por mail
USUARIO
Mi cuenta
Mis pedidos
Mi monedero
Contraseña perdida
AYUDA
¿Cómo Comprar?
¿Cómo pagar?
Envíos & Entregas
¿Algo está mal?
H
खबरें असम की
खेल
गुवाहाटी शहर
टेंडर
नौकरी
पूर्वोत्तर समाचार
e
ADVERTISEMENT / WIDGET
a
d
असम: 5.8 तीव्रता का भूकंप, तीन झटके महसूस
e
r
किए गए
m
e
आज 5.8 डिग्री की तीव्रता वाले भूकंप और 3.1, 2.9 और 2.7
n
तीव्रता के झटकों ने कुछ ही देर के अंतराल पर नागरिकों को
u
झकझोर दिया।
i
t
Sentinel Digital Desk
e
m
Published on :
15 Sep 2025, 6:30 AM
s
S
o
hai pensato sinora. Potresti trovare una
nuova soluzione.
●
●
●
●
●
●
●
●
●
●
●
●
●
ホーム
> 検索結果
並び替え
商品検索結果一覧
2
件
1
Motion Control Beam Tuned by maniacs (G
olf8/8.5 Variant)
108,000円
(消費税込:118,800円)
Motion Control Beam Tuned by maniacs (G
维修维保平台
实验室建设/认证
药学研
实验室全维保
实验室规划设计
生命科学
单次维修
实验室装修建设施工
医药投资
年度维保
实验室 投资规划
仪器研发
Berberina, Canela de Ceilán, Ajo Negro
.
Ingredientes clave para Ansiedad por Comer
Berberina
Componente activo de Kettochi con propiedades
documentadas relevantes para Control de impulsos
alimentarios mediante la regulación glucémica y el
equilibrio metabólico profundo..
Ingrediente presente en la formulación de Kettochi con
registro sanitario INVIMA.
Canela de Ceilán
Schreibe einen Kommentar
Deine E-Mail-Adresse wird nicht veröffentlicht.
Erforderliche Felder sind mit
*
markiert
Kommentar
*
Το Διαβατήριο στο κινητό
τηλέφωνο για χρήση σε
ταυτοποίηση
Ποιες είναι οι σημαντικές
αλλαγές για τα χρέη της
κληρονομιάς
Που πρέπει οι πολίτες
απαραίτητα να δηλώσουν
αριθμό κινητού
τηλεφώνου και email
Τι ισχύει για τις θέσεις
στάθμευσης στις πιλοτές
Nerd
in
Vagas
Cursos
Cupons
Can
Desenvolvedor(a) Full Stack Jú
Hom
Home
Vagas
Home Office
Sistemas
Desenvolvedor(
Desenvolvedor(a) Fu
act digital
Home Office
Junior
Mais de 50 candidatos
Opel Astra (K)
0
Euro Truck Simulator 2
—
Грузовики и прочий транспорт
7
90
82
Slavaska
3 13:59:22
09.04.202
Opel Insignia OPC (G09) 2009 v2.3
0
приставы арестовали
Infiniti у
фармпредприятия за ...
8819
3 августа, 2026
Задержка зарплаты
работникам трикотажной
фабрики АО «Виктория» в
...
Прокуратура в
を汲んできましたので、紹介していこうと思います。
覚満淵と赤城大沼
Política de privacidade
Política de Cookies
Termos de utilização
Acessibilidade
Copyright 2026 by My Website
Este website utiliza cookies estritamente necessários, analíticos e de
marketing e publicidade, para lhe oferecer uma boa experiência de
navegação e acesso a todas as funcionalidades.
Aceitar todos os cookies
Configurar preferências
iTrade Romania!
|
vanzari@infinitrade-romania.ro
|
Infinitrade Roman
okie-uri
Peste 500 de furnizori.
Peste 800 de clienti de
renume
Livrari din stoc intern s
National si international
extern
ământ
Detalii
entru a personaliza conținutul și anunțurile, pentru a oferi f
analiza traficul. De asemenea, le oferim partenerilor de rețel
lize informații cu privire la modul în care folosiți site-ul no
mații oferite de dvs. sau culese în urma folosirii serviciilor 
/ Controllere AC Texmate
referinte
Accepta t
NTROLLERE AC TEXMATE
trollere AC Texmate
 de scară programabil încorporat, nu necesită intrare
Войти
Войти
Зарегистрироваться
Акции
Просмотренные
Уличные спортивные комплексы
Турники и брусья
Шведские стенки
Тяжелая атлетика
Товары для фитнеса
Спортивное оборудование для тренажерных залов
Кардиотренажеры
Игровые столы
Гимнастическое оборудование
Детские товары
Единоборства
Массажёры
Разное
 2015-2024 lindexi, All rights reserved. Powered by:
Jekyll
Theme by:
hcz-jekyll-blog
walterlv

→ Problem description: The whole of the data is to be copied out word for word.

→ Answer box:
por mail
USUARIO
Mi cuenta
Mis pedidos
Mi monedero
Contraseña perdida
AYUDA
¿Cómo Comprar?
¿Cómo pagar?
Envíos & Entregas
¿Algo está mal?
H
खबरें असम की
खेल
गुवाहाटी शहर
टेंडर
नौकरी
पूर्वोत्तर समाचार
e
ADVERTISEMENT / WIDGET
a
d
असम: 5.8 तीव्रता का भूकंप, तीन झटके महसूस
e
r
किए गए
m
e
आज 5.8 डिग्री की तीव्रता वाले भूकंप और 3.1, 2.9 और 2.7
n
तीव्रता के झटकों ने कुछ ही देर के अंतराल पर नागरिकों को
u
झकझोर दिया।
i
t
Sentinel Digital Desk
e
m
Published on :
15 Sep 2025, 6:30 AM
s
S
o
hai pensato sinora. Potresti trovare una
nuova soluzione.
●
●
●
●
●
●
●
●
●
●
●
●
●
ホーム
> 検索結果
並び替え
商品検索結果一覧
2
件
1
Motion Control Beam Tuned by maniacs (G
olf8/8.5 Variant)
108,000円
(消費税込:118,800円)
Motion Control Beam Tuned by maniacs (G
维修维保平台
实验室建设/认证
药学研
实验室全维保
实验室规划设计
生命科学
单次维修
实验室装修建设施工
医药投资
年度维保
实验室 投资规划
仪器研发
Berberina, Canela de Ceilán, Ajo Negro
.
Ingredientes clave para Ansiedad por Comer
Berberina
Componente activo de Kettochi con propiedades
documentadas relevantes para Control de impulsos
alimentarios mediante la regulación glucémica y el
equilibrio metabólico profundo..
Ingrediente presente en la formulación de Kettochi con
registro sanitario INVIMA.
Canela de Ceilán
Schreibe einen Kommentar
Deine E-Mail-Adresse wird nicht veröffentlicht.
Erforderliche Felder sind mit
*
markiert
Kommentar
*
Το Διαβατήριο στο κινητό
τηλέφωνο για χρήση σε
ταυτοποίηση
Ποιες είναι οι σημαντικές
αλλαγές για τα χρέη της
κληρονομιάς
Που πρέπει οι πολίτες
απαραίτητα να δηλώσουν
αριθμό κινητού
τηλεφώνου και email
Τι ισχύει για τις θέσεις
στάθμευσης στις πιλοτές
Nerd
in
Vagas
Cursos
Cupons
Can
Desenvolvedor(a) Full Stack Jú
Hom
Home
Vagas
Home Office
Sistemas
Desenvolvedor(
Desenvolvedor(a) Fu
act digital
Home Office
Junior
Mais de 50 candidatos
Opel Astra (K)
0
Euro Truck Simulator 2
—
Грузовики и прочий транспорт
7
90
82
Slavaska
3 13:59:22
09.04.202
Opel Insignia OPC (G09) 2009 v2.3
0
приставы арестовали
Infiniti у
фармпредприятия за ...
8819
3 августа, 2026
Задержка зарплаты
работникам трикотажной
фабрики АО «Виктория» в
...
Прокуратура в
を汲んできましたので、紹介していこうと思います。
覚満淵と赤城大沼
Política de privacidade
Política de Cookies
Termos de utilização
Acessibilidade
Copyright 2026 by My Website
Este website utiliza cookies estritamente necessários, analíticos e de
marketing e publicidade, para lhe oferecer uma boa experiência de
navegação e acesso a todas as funcionalidades.
Aceitar todos os cookies
Configurar preferências
iTrade Romania!
|
vanzari@infinitrade-romania.ro
|
Infinitrade Roman
okie-uri
Peste 500 de furnizori.
Peste 800 de clienti de
renume
Livrari din stoc intern s
National si international
extern
ământ
Detalii
entru a personaliza conținutul și anunțurile, pentru a oferi f
analiza traficul. De asemenea, le oferim partenerilor de rețel
lize informații cu privire la modul în care folosiți site-ul no
mații oferite de dvs. sau culese în urma folosirii serviciilor 
/ Controllere AC Texmate
referinte
Accepta t
NTROLLERE AC TEXMATE
trollere AC Texmate
 de scară programabil încorporat, nu necesită intrare
Войти
Войти
Зарегистрироваться
Акции
Просмотренные
Уличные спортивные комплексы
Турники и брусья
Шведские стенки
Тяжелая атлетика
Товары для фитнеса
Спортивное оборудование для тренажерных залов
Кардиотренажеры
Игровые столы
Гимнастическое оборудование
Детские товары
Единоборства
Массажёры
Разное
 2015-2024 lindexi, All rights reserved. Powered by:
Jekyll
Theme by:
hcz-jekyll-blog
walterlv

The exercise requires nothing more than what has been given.